The tenets of socialism are then explained to Jurgis and the readers as Ostrinski relates how this is an international movement. It has no bosses and is controlled by its own membership. He then links it to ‘the literal application of all the teachings of Christ’. He also indicates how the Beef Trust operates by crushing all opposition and their power is not driven by fate as Jurgis used to believe. Jurgis recalls how, when he first arrived in Packingtown, he congratulated himself for not being a hog and Ostrinski develops the idea that the workers are regarded as the same as the animals. The Beef Trust ‘is the spirit of capitalism made flesh’ and breaks the law at will.
The next day (in Chapter Thirty) Jurgis visits Elzbieta and is no longer embarrassed or ashamed for leaving them. He tells her about his interest in socialism, but she is impervious to it. She is only concerned that he is looking for work and will be willing to contribute to the family fund.
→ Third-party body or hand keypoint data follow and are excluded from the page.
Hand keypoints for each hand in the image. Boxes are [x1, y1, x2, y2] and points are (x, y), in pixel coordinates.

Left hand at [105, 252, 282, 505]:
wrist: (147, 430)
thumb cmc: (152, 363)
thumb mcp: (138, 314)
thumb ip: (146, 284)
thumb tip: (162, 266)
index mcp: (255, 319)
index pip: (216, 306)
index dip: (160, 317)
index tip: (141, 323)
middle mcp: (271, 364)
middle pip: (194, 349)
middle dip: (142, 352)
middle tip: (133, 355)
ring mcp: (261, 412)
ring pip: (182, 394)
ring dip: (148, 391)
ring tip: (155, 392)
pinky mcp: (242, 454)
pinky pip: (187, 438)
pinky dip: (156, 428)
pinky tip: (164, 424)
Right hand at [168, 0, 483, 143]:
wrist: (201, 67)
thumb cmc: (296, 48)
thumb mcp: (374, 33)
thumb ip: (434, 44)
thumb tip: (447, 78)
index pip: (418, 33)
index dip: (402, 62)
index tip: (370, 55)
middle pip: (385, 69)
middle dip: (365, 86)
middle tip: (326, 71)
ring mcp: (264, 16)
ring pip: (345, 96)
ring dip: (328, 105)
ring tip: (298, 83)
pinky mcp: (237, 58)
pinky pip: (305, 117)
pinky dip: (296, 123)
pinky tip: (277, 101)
After a week of searching, Jurgis is employed as a porter in a small hotel. He learns from Ostrinski that the owner (Tommy Hinds) is state organizer of the socialist party and has been a member for eight years. When Hinds discovers the details of Jurgis’s previous work in Packingtown, he encourages him to speak to the guests about it - in particular the western cattlemen who stay over.
Jurgis continues to be interested in socialism and is driven to seek further knowledge and begins to read more. He also attends more meetings including one with a young author whose adventures in the Klondike and London are comparable to those of Jack London.
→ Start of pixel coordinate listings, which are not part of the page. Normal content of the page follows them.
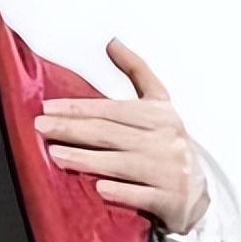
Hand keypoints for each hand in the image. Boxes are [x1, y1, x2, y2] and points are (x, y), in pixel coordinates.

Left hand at [34, 39, 208, 233]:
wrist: (199, 193)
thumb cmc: (167, 143)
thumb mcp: (159, 105)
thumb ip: (136, 72)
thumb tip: (111, 42)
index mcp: (159, 116)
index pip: (112, 110)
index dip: (79, 108)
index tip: (48, 108)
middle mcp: (165, 141)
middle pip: (111, 134)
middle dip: (72, 129)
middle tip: (41, 127)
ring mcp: (169, 171)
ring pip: (121, 163)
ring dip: (87, 159)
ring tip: (55, 154)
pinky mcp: (170, 199)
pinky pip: (141, 195)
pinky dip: (121, 192)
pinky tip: (98, 188)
He also reads the weekly socialist ‘propaganda’ paper, ‘Appeal to Reason’, and helps to give these out in Packingtown in order to undo his work for Mike Scully.
In the final chapter, it is related how Jurgis now stays with Elzbieta who is sick and her children who are now wild and unruly. Socialism gives him solace for these problems. He also tells Marija that does not have to work as a prostitute any longer as he will support the family, but she refuses and says she is not fit to do anything else now.
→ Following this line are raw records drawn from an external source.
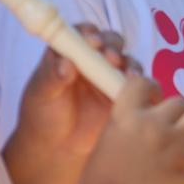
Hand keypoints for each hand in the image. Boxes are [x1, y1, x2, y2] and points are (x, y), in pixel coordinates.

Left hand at [14, 25, 130, 158]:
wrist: (57, 150)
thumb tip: (66, 64)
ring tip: (127, 75)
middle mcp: (93, 61)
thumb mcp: (40, 95)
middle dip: (113, 46)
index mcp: (70, 53)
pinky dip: (142, 83)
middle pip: (111, 42)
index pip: (83, 33)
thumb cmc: (42, 117)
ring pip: (127, 61)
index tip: (92, 41)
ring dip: (129, 64)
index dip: (90, 33)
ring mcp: (111, 77)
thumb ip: (51, 77)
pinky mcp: (125, 94)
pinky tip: (135, 89)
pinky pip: (139, 84)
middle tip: (111, 58)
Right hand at [78, 72, 183, 183]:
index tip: (154, 102)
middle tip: (174, 131)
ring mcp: (175, 146)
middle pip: (179, 101)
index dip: (152, 91)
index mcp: (125, 117)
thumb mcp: (103, 145)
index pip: (143, 83)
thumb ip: (125, 125)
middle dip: (179, 114)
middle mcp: (153, 126)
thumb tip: (143, 116)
The narrative shifts to a meeting of sorts at Fisher’s home. Fisher is a millionaire who has given his time over to do settlement work. Whilst there, he listens to Schliemann talk. This former university professor criticizes religion and the institution of marriage and compares it to a form of prostitution for women. Another guest, Lucas, defends Jesus as a ‘class conscious workingman’. Schliemann then speaks of how, after the revolution, there will be independent, self-governing communities and goes on to advocate the idea of co-operatives. He also outlines the drudgery of housework and prefers the idea of collective work including farming.
The final part of the novel is set on election night once more. Jurgis and his fellow workers rush to the meeting hall and listen to the marked increases in socialist votes across the country. One of the most surprising events is the dramatic increase in socialist votes in the stockyards. In just over a year, it has risen from five hundred to six thousand three hundred; the Democrats won with eight thousand eight hundred. An orator at the meeting stresses how Chicago now leads the way in socialist voting. The novel ends with the crowd being urged to not rest on their laurels, and the words ‘Chicago will be ours!’
These last four chapters detail Jurgis’s discovery and understanding of socialist thinking. This ending fits with the socialist methodology that has been applied throughout the novel. The effects of capitalism have been seen to destroy Jurgis’s family and his own morals. His turn to socialism is, then, the only possible form of a happy ending that could be used. Because this is a somewhat didactic work, in that it is teaching the readers how wage slavery is corrupt and life endangering, Jurgis’s sense of transformation now that he understands socialist thinking is another lesson for the readers to learn. If Jurgis can be helped to improve his life with a faith in socialism, so can anybody.